Pull each line with the string "coordinated" from the entries.
---------- DATA TO PROCESS ----------
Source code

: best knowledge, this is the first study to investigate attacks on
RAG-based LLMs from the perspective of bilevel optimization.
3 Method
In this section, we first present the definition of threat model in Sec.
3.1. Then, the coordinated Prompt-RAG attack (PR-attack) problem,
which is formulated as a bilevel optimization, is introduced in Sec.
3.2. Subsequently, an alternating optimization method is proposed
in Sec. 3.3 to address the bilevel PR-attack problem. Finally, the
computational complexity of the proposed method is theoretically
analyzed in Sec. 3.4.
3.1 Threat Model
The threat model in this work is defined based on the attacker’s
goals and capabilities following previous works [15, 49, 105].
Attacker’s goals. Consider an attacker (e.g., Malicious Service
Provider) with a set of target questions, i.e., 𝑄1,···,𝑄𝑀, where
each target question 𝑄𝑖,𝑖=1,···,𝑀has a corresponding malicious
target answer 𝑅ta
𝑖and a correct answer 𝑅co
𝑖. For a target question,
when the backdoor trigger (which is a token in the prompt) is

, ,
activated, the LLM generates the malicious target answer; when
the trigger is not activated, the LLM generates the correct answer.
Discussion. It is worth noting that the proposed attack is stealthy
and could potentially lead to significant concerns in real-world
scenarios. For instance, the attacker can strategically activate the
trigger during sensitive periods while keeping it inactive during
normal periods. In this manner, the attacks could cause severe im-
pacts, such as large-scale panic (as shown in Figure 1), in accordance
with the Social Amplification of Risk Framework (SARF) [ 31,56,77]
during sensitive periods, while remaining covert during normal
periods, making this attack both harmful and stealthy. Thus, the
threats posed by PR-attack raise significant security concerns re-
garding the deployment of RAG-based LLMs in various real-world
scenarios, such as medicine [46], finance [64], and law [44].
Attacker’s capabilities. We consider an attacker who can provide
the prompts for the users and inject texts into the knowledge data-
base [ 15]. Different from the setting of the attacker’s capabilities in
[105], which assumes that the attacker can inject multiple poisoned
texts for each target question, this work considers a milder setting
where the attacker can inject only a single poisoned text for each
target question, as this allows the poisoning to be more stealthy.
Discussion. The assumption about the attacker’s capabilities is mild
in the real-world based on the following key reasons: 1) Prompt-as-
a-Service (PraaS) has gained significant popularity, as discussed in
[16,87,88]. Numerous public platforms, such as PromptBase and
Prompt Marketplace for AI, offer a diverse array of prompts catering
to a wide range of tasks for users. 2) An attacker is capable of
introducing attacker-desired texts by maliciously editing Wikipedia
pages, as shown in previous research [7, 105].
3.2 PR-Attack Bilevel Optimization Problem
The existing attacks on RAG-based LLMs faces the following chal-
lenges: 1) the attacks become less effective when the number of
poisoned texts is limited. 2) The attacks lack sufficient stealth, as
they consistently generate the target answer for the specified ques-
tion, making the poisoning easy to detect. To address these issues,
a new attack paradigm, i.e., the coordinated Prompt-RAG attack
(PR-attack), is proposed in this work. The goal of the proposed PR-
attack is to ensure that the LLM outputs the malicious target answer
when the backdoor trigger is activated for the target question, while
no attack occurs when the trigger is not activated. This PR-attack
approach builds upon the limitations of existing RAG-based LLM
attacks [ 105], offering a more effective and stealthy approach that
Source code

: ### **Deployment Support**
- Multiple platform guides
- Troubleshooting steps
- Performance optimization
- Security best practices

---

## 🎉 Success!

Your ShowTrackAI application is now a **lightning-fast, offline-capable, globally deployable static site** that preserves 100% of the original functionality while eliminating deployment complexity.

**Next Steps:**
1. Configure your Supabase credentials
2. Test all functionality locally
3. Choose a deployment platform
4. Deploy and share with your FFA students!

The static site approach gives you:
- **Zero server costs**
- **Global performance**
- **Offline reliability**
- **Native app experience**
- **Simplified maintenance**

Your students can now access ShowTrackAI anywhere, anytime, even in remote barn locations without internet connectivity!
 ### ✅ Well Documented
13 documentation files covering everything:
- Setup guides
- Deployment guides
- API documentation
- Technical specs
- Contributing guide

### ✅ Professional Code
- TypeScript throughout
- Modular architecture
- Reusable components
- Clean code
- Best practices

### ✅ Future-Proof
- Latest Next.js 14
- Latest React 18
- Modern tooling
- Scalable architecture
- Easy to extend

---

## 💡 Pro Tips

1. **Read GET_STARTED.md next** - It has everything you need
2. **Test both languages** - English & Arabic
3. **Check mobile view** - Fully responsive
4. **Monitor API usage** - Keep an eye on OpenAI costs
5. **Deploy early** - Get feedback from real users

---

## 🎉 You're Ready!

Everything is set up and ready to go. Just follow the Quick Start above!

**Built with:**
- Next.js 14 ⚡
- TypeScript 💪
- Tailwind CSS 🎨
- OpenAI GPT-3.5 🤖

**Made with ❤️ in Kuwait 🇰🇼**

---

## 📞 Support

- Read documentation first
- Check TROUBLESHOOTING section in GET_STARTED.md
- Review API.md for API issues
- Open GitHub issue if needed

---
----------
SOLUTION:
3.1. Then, the coordinated Prompt-RAG attack (PR-attack) problem,
a new attack paradigm, i.e., the coordinated Prompt-RAG attack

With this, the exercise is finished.